:: Written request 1 ::
Lay out the biodiversity records below as a Markdown table with the columns "Row" and "Entry," one numbered row per line, skipping blank lines. Leave the pictures out of the table.

======== Page text

In the summer of 1996, I found myself surprised to finally realize that my Dad had been deeply, seriously, and mystically Catholic. He believed in the supernatural world and believed that we could catch glimpses of it in this world. He saw in nature not only beauty but also the face of Christ.
In all my years of Catholic teachings I had never read or heard anything that brought these words together—that explained Catholicism as a religion about faith and reason, about the reality of this world and the next. I always considered my Father's mysticism, his love of nature and poetry, and beauty, to be the sign of a brilliant man who occasionally had his head in the clouds. No one ever explained that his mysticism may have been the sign of someone whose feet were planted firmly in reality.

Our author soon becomes exposed to Chesterton's Orthodoxy, a biography of Cardinal Newman, the aforementioned Merton's Seven Story Mountain and more. He begins to understand his beloved father and to see what he missed out on during his first forty years. Speaking of his exposure to Chesterton's Orthodoxy, he says, "I was thunderstruck—not only by the brilliance of the prose, which in a flash made me understand more about Christianity than almost twenty years of Catholic schooling had, but by the realization that this passage beautifully summed up my father. In my mind Dad was many things: an intellectual and scholar, an explorer, a hilarious–and occasionally bawdy—Irish story teller who could keep a room rapt with attention for an hour, and someone who loved rock and roll. In my mind, none of these things were Catholic. Being Catholic was going to Mass and confession. It was old priests and strict nuns. It had nothing to do with philosophy, science, love, or anything worthwhile in the world. It was the religion I had left behind in high school."

================
======== Extracted material

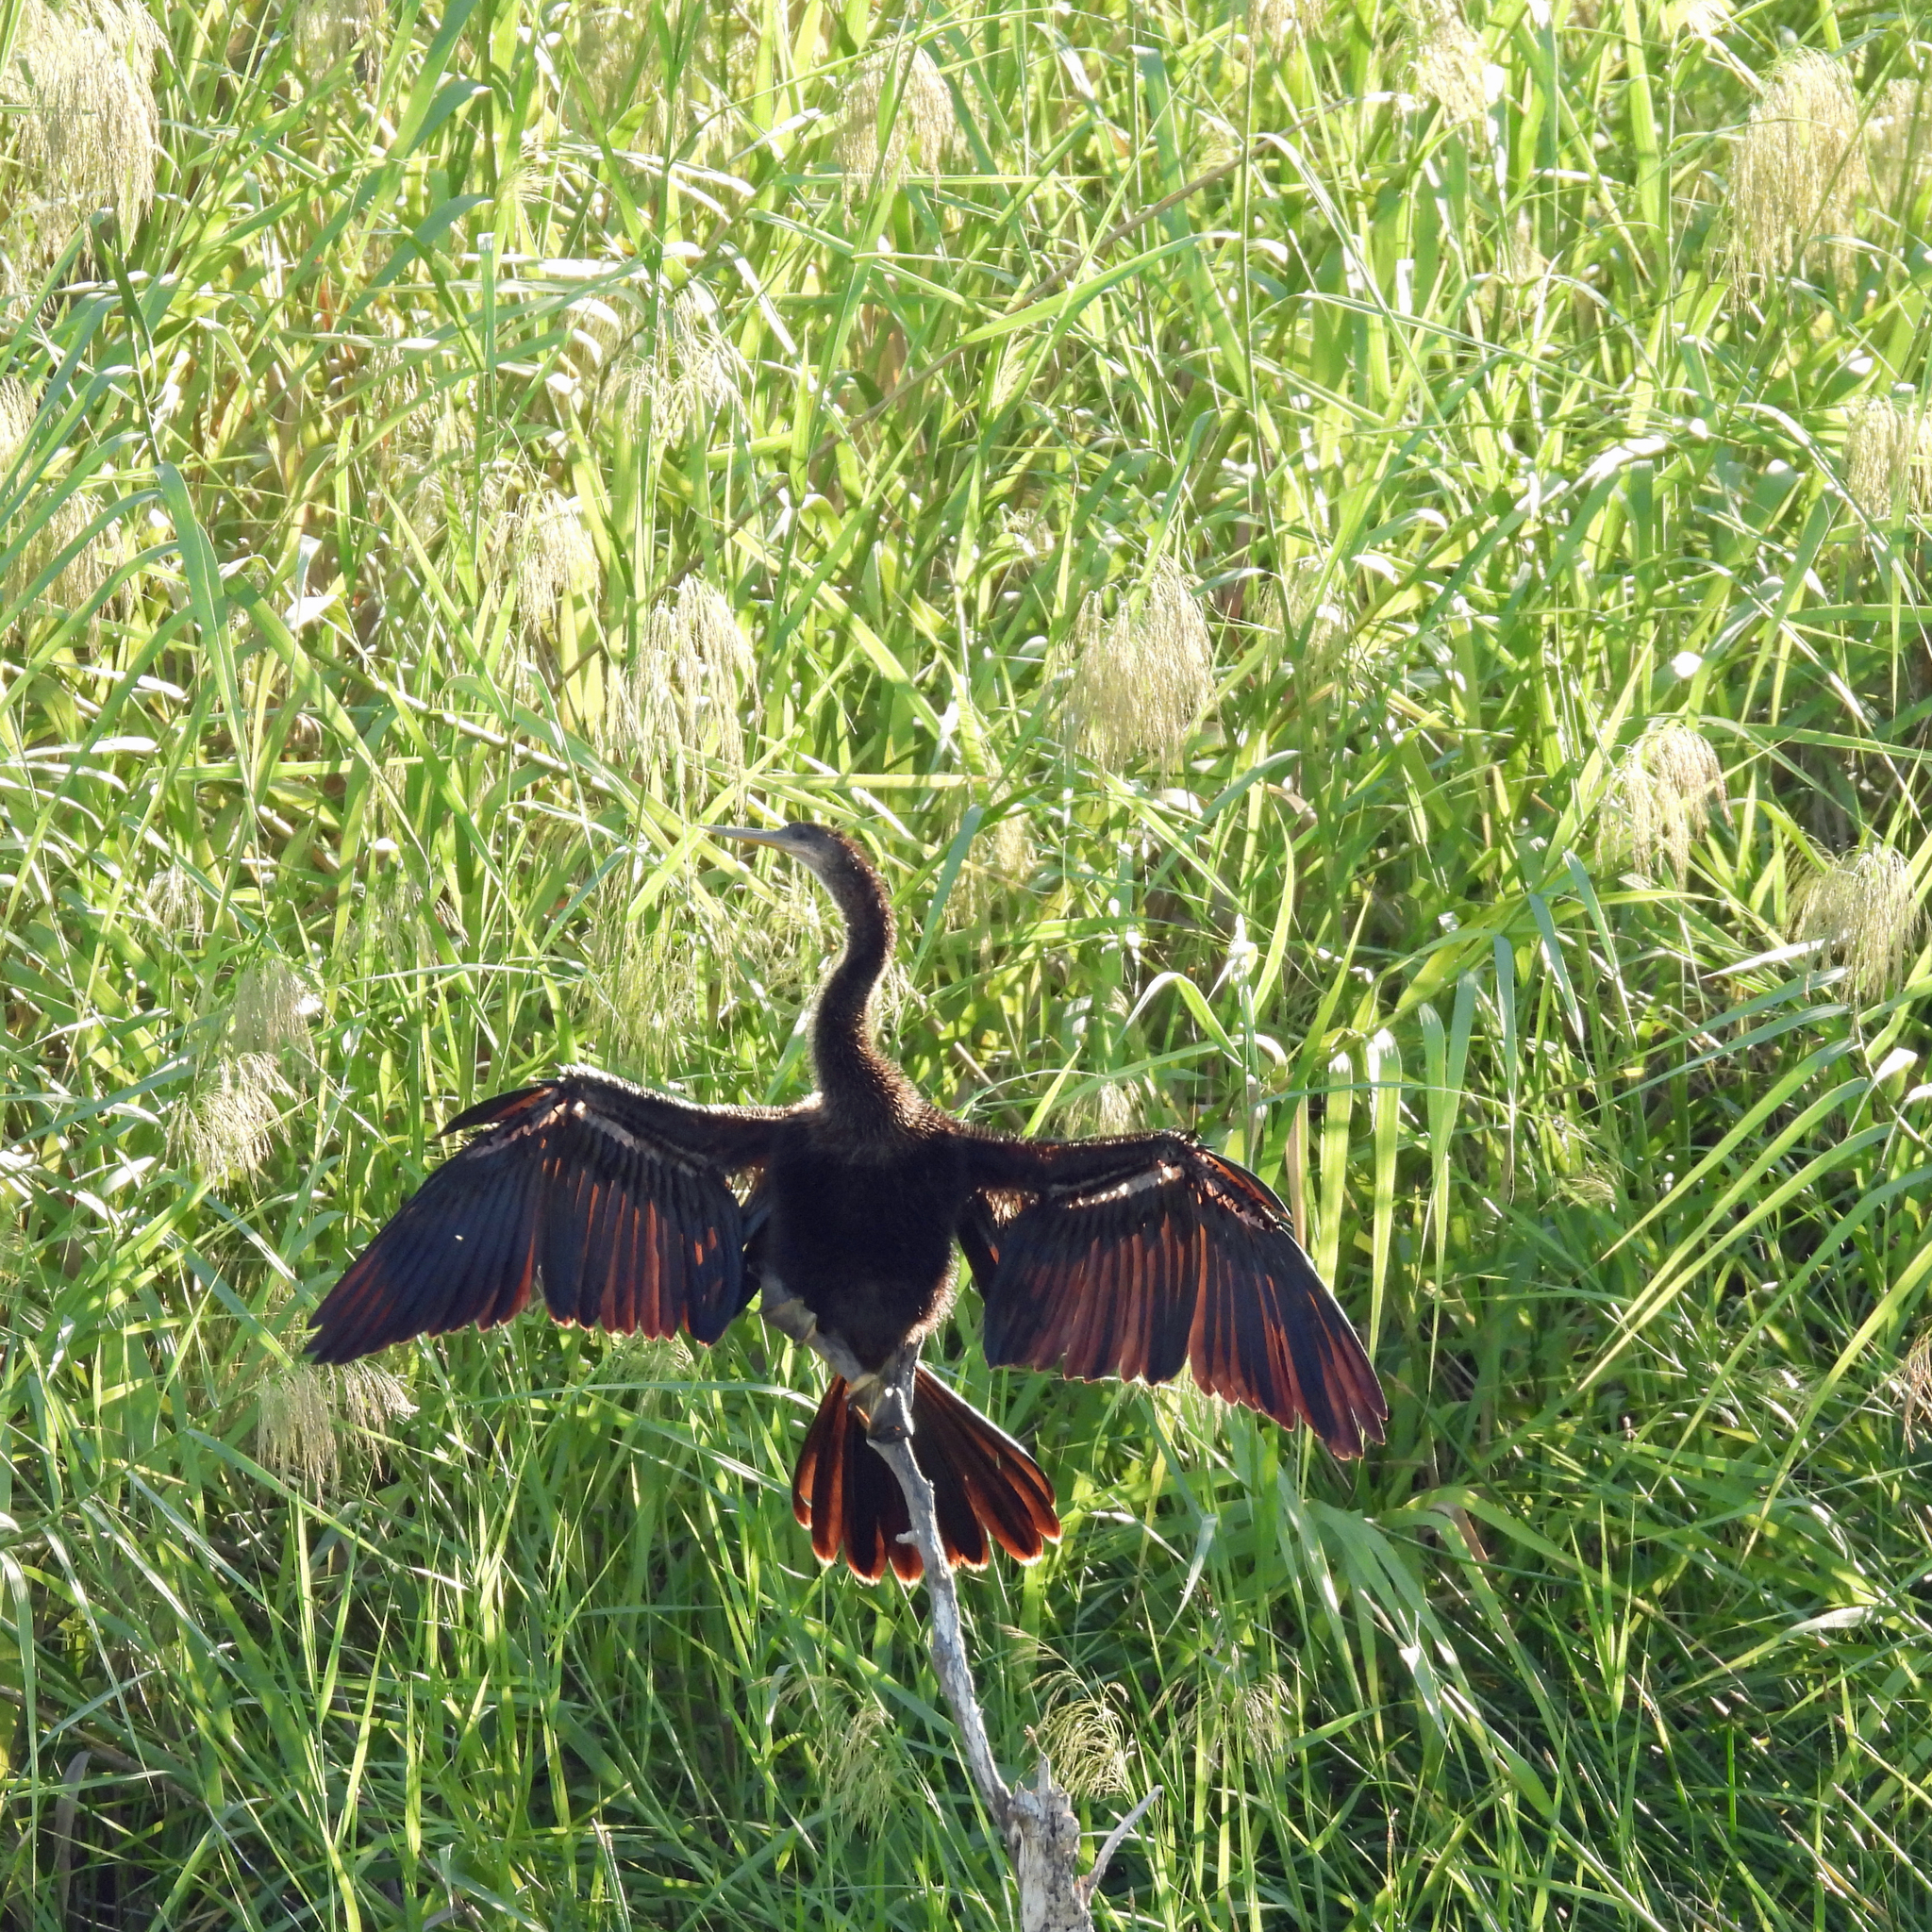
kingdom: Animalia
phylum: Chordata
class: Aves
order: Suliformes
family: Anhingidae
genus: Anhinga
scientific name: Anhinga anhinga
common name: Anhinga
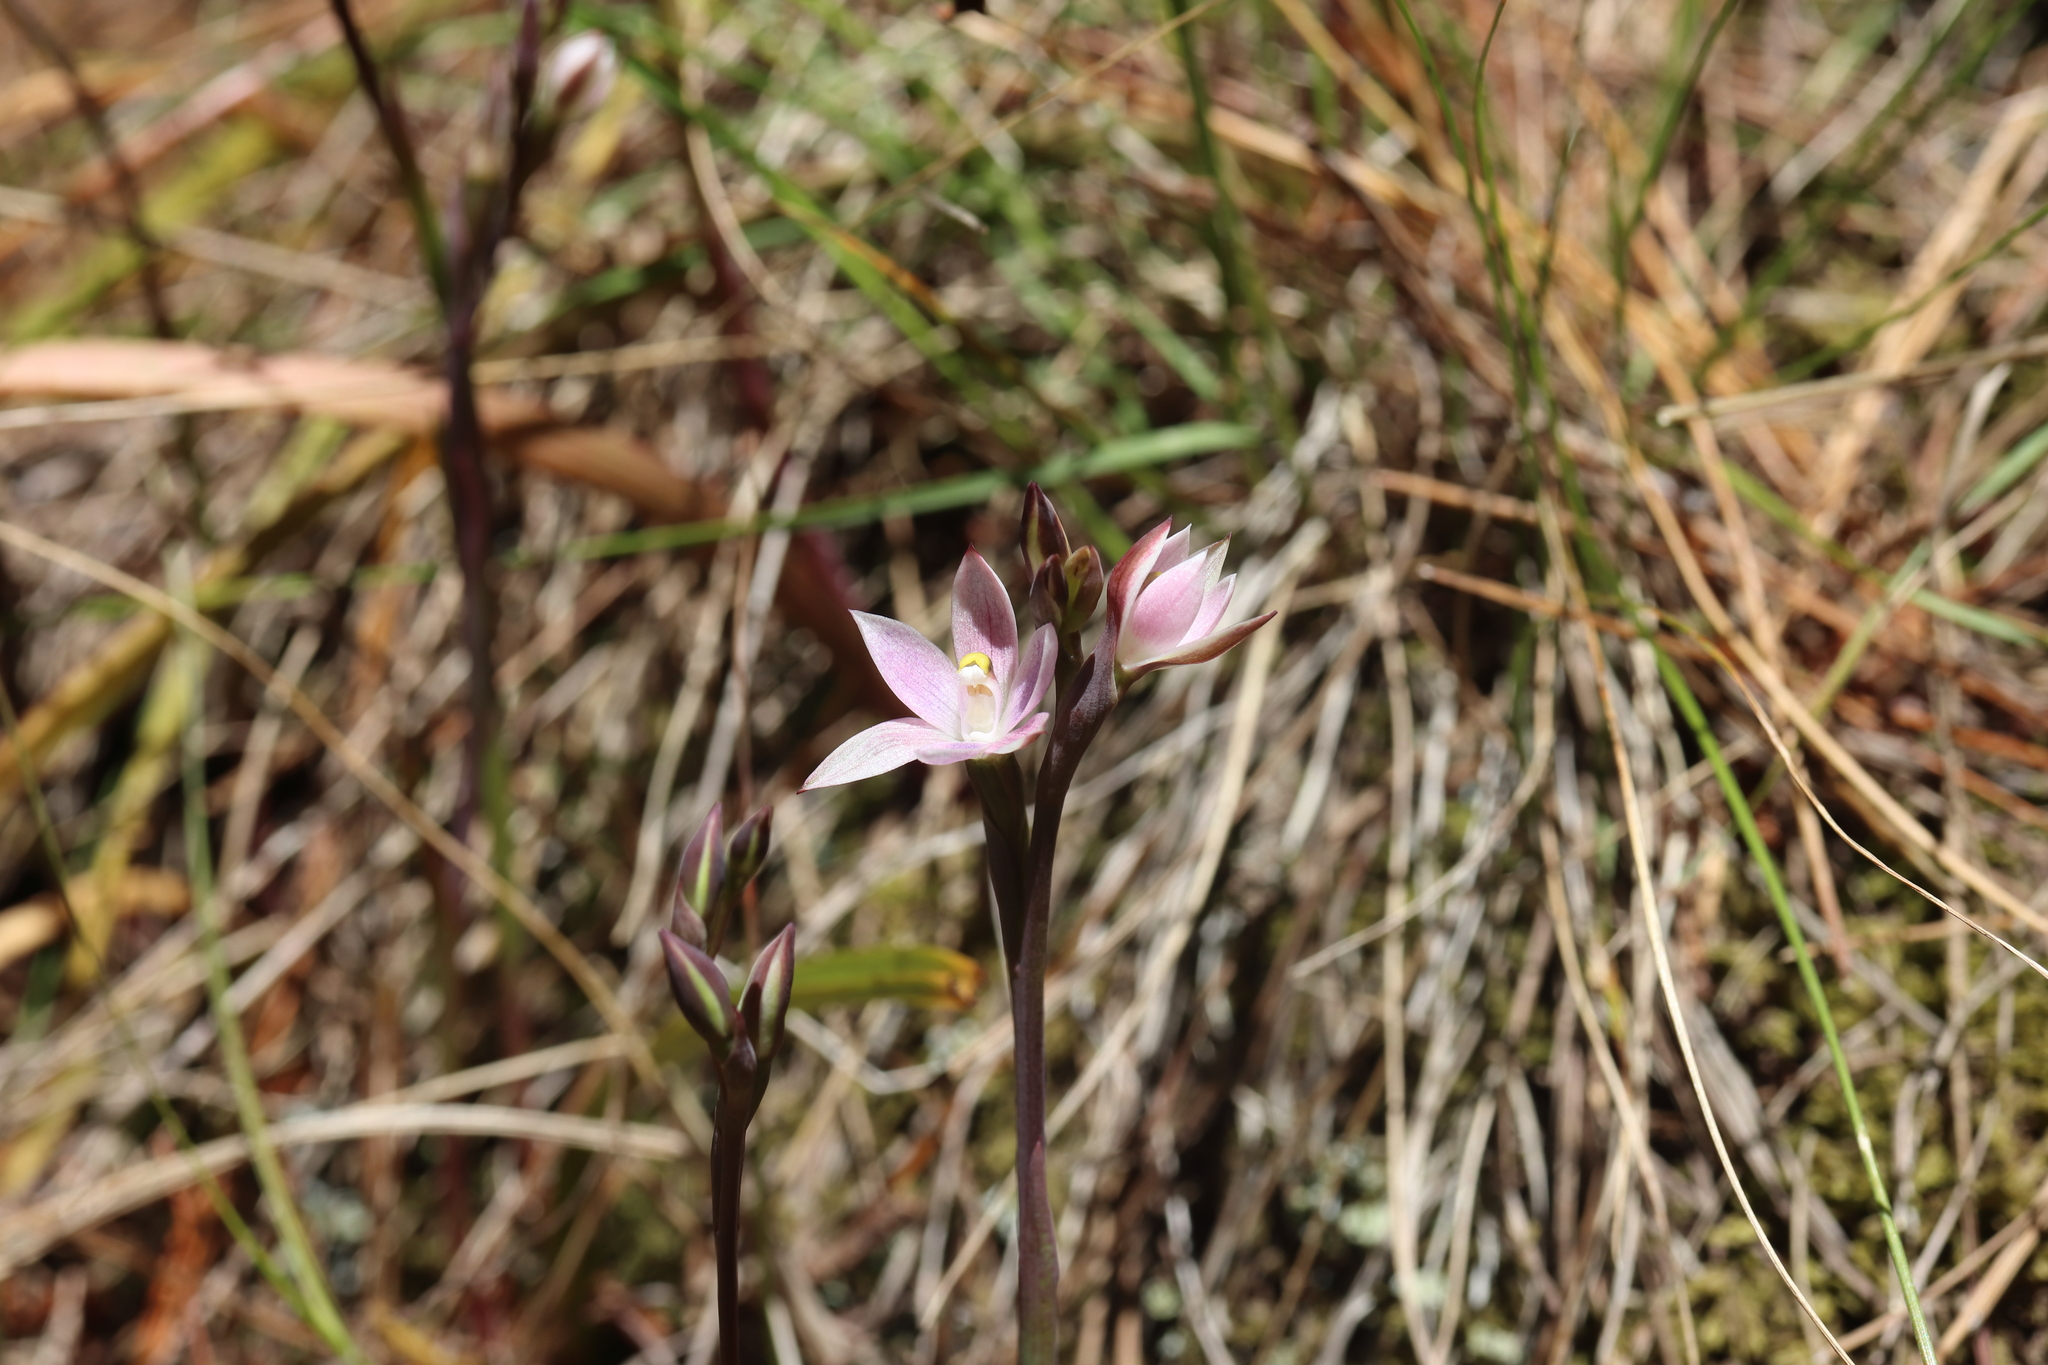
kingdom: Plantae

================

:: Written request 2 ::
Carry the passage about the writer's father and his Catholic faith further, starting after its last sentence.

:: Right answer 1 ::
| Row | Entry |
|---|---|
| 1 | kingdom: Animalia |
| 2 | phylum: Chordata |
| 3 | class: Aves |
| 4 | order: Suliformes |
| 5 | family: Anhingidae |
| 6 | genus: Anhinga |
| 7 | scientific name: Anhinga anhinga |
| 8 | common name: Anhinga |
| 9 | kingdom: Plantae |

:: Right answer 2 ::
Judge spends the rest of the book describing his schooling in the very post-Vatican II era atmosphere of bad liturgy and even worse music. It is a "Catholic" schooling that almost totally neglects the history of Catholic art, architecture, sacred music, literature—or for that matter the history of the Church itself, much less instruction in basic truths of the Faith. In short, whatever was intended by those overseeing the education of this generation, they accomplished a revolution as complete as those of 1517, 1789, or 1917. Happily the Holy Spirit intervened. Pope John Paul II was elected in October 1978, Pope Benedict XVI in April 2005 and now the New Evangelization is in full swing.

So Judge's father died salvifically, bringing his son back to the Faith through the younger Judge's rediscovery of the wisdom of Catholic literature. As Judge writes:

Sadly, without these events I may never have discovered the magnificence of Catholicism—its fierce intellectualism, its deep love of the order and mystery of the world, its loving invitation to humanity to take a step not into the heart of fantasy and fairy tales but into the heart of reality. That reality was denied my generation in the 1970's and 1980's, the richness of Catholicism kept from us by people inside the Church itself. They were teachers who for political reasons–not to mention the excitements of modern culture and psychotherapy–refused to teach the best the faith has to offer. Catholics in my generation suffer from deep religious illiteracy, the result not only of conscious efforts by certain radicals, particularly in the 1960's and the 1970's, but by what historian James Hitchcock calls "drift" –the tendency to let traditions dry up through neglect, conscious and not.

In some ways this book forms the middle of an as-yet-incomplete trilogy. The first volume was Pat Buchanan's Right from the Beginning, an account of a pre-Vatican II upbringing in exactly the same geographical and educational milieu Mark Judge experienced. Judge's book–the second volume of this trilogy–has a happy ending: he becomes a creative writer who lives his faith through the sacraments (read the hilarious account of his first confession after many years away), prayer, work and friendships.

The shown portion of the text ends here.